The new RMWs for RTI Connext Professional and Micro achieve a huge improvement in performance

Connext DDS Micro scores the best multi-process results across all data sizes and Connext DDS Professional brings next-best multi-process performance with large data sample sizes. (Fig. 2)

The latency test results of the RTI Connext RMW for ROS 2 show high consistency in single-process and multi-process performance

The second observation is the poor correlation of multi-process and single-process test results for some RMW implementations, but not for Connext: Some RMWs that exhibit good performance in single-process results are actually the worst performers when running the same test in multiple processes. This is due to the use of ‘Local Delivery’, a shortcut that detects if the data destination is in the same process as the source, it will bypass the network stack and move the data directly to its destination.

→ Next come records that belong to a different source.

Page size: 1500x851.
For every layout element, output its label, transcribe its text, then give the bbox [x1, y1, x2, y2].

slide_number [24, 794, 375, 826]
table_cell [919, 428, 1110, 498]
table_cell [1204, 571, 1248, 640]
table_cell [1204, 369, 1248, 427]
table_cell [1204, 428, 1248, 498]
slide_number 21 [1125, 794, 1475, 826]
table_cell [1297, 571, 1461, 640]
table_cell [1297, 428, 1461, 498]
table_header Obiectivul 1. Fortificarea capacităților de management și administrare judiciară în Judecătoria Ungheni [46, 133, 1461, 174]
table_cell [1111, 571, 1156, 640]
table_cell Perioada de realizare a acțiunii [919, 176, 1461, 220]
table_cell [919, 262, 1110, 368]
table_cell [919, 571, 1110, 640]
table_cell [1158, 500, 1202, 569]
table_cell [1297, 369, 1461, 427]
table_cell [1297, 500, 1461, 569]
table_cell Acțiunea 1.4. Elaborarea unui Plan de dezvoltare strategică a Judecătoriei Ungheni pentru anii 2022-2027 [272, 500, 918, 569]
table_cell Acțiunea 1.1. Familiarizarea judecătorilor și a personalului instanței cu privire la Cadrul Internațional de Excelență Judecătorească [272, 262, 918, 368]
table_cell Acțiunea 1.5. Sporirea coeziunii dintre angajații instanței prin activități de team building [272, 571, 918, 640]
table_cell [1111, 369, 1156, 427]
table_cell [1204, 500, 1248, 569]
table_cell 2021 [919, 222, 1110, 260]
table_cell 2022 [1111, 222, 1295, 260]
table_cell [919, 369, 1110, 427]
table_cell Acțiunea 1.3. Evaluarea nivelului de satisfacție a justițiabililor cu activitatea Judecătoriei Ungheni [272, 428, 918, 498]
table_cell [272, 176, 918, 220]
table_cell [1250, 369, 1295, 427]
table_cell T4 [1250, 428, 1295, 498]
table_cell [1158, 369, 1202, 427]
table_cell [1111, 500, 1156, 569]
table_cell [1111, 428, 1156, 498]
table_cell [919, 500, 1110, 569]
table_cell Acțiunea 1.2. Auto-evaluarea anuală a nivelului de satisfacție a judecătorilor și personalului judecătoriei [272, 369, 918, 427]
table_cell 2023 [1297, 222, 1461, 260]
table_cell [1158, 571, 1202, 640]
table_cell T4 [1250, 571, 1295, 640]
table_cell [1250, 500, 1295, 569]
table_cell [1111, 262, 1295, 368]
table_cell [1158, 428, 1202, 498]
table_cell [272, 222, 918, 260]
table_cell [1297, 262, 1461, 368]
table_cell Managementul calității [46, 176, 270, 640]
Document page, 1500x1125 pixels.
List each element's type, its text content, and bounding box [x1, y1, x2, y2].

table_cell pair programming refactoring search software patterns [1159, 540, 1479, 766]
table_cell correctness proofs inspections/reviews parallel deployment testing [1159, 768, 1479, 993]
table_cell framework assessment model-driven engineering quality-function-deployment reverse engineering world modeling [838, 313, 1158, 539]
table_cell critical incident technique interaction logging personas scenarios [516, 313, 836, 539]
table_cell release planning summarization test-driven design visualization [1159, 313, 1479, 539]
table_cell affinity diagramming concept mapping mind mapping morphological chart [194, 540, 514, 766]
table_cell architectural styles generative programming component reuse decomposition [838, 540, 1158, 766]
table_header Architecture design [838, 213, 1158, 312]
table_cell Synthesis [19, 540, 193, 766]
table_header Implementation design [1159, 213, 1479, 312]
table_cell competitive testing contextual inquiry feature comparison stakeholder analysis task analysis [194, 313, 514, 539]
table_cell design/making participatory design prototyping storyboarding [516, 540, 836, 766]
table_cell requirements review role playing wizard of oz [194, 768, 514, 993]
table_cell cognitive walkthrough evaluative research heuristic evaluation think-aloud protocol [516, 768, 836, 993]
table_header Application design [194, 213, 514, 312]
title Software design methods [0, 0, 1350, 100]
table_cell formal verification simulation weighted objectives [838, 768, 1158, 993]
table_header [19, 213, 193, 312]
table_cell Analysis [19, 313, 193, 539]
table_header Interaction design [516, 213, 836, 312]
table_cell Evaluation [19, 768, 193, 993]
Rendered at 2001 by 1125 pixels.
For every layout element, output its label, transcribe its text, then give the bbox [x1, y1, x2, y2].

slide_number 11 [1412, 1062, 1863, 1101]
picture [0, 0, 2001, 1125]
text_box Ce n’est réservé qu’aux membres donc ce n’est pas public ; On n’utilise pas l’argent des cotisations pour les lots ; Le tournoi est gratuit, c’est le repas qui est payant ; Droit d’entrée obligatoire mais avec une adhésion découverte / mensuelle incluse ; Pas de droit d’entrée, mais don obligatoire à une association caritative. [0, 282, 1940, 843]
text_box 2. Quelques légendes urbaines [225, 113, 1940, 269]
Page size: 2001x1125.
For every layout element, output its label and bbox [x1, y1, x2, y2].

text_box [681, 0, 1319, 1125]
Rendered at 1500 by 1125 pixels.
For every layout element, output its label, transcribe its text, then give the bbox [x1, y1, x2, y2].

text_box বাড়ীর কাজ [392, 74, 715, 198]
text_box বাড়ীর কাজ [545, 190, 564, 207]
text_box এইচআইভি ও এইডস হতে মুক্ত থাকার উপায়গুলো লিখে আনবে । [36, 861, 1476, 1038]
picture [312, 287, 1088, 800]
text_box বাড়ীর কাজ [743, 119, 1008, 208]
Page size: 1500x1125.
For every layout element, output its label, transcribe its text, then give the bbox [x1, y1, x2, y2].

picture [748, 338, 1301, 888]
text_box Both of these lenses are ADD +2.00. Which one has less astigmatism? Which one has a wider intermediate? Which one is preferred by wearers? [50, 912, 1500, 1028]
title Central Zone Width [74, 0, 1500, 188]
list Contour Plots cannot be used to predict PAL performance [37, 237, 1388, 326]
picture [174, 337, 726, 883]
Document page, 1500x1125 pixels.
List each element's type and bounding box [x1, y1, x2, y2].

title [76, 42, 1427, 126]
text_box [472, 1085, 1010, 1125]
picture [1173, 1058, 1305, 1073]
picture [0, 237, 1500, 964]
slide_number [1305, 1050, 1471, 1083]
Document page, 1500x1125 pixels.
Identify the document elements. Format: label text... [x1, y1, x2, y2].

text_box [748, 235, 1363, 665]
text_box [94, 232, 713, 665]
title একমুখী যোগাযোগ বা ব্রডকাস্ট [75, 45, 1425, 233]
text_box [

Local delivery in a single process application has its uses, but most of the time it will not be representative of a deployed system. And if you were architecting that system that depended on deploying multiple ROS nodes in the same process and needed to squeeze that extra bit of large-data performance, you could also get it by sending a data-pointer rather than the data itself.

Connext DDS also supports a Zero Copy mode that can get the increased performance when sending large data inside a Process or over shared memory. Moreover, the Zero Copy approach used by Connext does not ‘bypass’ the serialisation and protocol and therefore does not cause the undesirable ‘coupling’ side-effects. However, the Connext Zero Copy utilises a specialized API that cannot be mapped to the ROS RMW API. You can explore the benefits of the Zero Copy feature as well as more extensive performance scenarios using rtiperftest (the RTI performance benchmarking tool).

Benchmarks can be valuable if they are conducted under realistic conditions to your use case.